The opacity surrounding quantifying the value of research, ideally incorporating the quantifying of alpha derived from research, adds a measurement challenge to the management challenge described above.  This problem persists for both the buyside and sellside.

Applying Innovation to Attribution

There are a number of Research Management Systems in the market helping both buyside and sellside firms deal with these tasks. Yet many tend to focus on the low hanging fruit of counting “clicks,” or interactions, and also embed an inherent popularity-driven “selection bias” in the broker review and vote processes.

At AIR Summit, we think the interesting emerging innovation in this area incorporates data analytics and technologies such as machine reading, Natural Language Processing and AI to extract alpha-generating insight.

The goal is quantifying the relative value of each piece of research individually, as well as in aggregate across various sources [e.g.: an analyst, bank or broker] and groupings such as sector or theme. Integration with the portfolio construction process across various forms of data and research and multiple asset classes is a logical and valuable application.

Invisage: Identifying Research Alpha

InvisageAlpha was a company that presented at AIR Summit 5.0 in 2019 and is a member of our AlphaTech community.  Invisage provides a platform for aggregating research and data across multiple sources, and then applies proprietary NLP and analytics models to capture the alpha performance of these sources.

This results in an objective evaluation and attribution of performance, which helps both the buyside and sellside transparently assess research performance.  Further, this represents an interesting benchmarking opportunity for users which the company displayed in a recent report where it  explored the relative performance of providers during the ongoing Covid-19 pandemic.

Interestingly, they note that during Covid-19 research volume has increased by 240% year-on-year over the analysis period.
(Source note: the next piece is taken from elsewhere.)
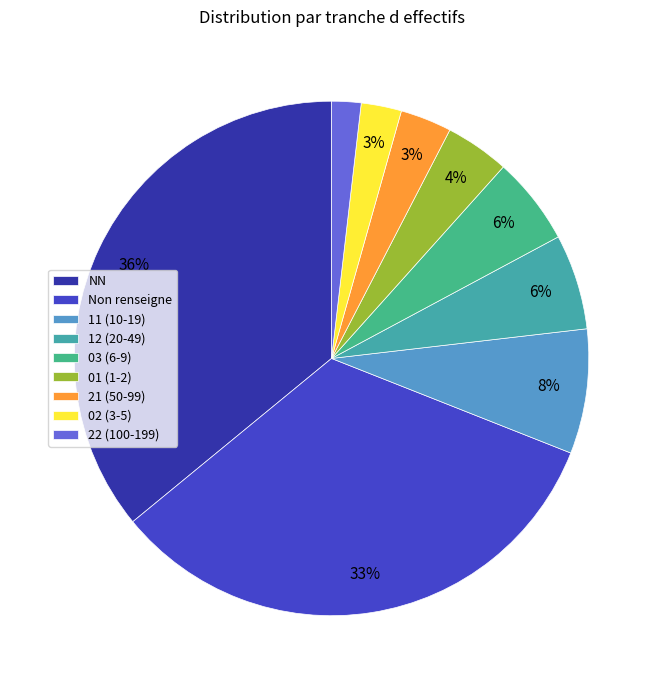

How many slices are in this pie chart?

9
Clearly, this speaks to the management and measurement challenges.


Broad Data and Asset Coverage Supports In Depth Process Integration

Another key capability is the breadth of data and securities Invisage can cover.  They can apply their process to traditional fundamental research as well as others: macroeconomic research, alternative data, quantitative research, analyst calls, etc.  And it is multi-asset as well, covering equities, fixed income, commodities and currencies.
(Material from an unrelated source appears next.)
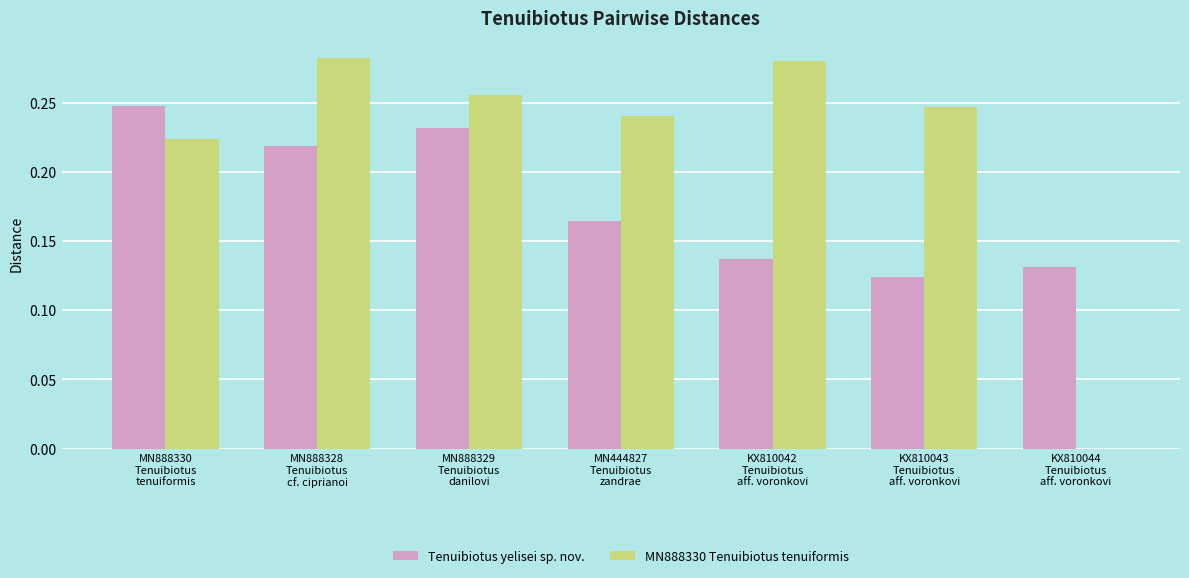

What is the sum of all MN888330 Tenuibiotus tenuiformis values?

1.5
Invisage currently supports more than 40,000 listed equities worldwide and a comprehensive universe of government and corporate bonds.  “Out-of-the-box,”, the platform includes research coverage of more than 6,000 US stocks provided by 170 brokerage firms and banks.
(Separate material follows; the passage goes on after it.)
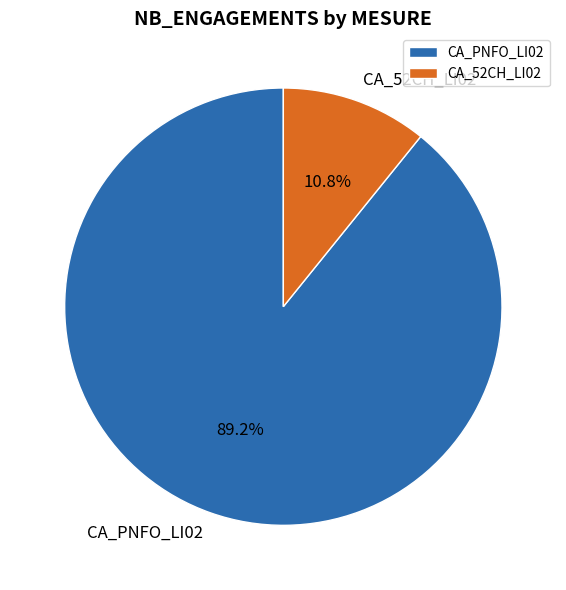

What percentage is the CA_52CH_LI02 slice, to the nearest percent?

11%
The combination of applying their machine reading and NLP capabilities to both fundamental and macroeconomic research is also quite compelling.  This allows portfolio managers and analysts to connect macro trends to portfolio level holdings and investment strategies.

Finally, this supports a process of moving along a continuum from research extraction to idea extraction.  By applying metadata enrichment to the source data, the platform is able to provide a discovery process related to things like conviction, consensus, investment strategies or themes as examples.

Signal or Platform?

As we continuously discover and curate emerging innovation in capital markets at AIR Summit, often times it seems easy to label firms in one of two ways – data/signal providers delivering new forms of raw ore, and platforms looking to bring efficiency and automation to existing legacy processes.

Of course, it is more complicated and nuanced than that and I am not suggesting one is superior or more interesting than the other.  But I think it will be interesting to watch the emerging firms that are able to ingest as much of the former while providing the latter.

We know from conversations with our AIR members that the giant step function improvement is nice to ponder but often impractical, and a more incremental approach is often preferred.  That sweet spot cross-section of modernizing the investment process while incorporating new and ever-expanding information is an area that is exciting.